The sugar (and molasses) factory in my town receives raw cane by truck (there are no longer any tracks where the cane is harvested.) It ships out molasses via rail but the raw sugar is shipped out by truck to be further refined at other sugar factories. They are building a depot in my town that will handle crude oil and I believe will ship it out by rail. From what I have read; it will receive or ship (not sure yet) a unit train of crude oil everyday. I live along the BNSF Lafayette Subdivision in Louisiana.

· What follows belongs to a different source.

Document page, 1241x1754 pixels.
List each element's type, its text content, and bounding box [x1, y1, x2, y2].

As for the question that is the title of this thread; my answer is "as much as possible."
In a recent issue of Trains magazine, there is an article reflecting how railroading has changed since the golden age. When the American public began to view railroads as a thing of the past, many commodities left the rails. Other than livestock and perishables, other commodities railroads lost include the mail and express*, LCL traffic and other time-sensitive and fragile freight. In a sense, railroads transformed themselves from "common carriers" accepting all types of freight to specialized shippers moving specific commodities in bulk.

So the whole point of this thread is to ask, "Given America's rail renaissance, will American railroads once again become the common carriers they once were?"

*Mail and Express traffic never completely left the rails. They are still shipped by rail thanks to TOFC traffic, where FedEx, UPS and even USPS trailers can be seen. USPS is also considering expanding mail-by-rail service as we speak.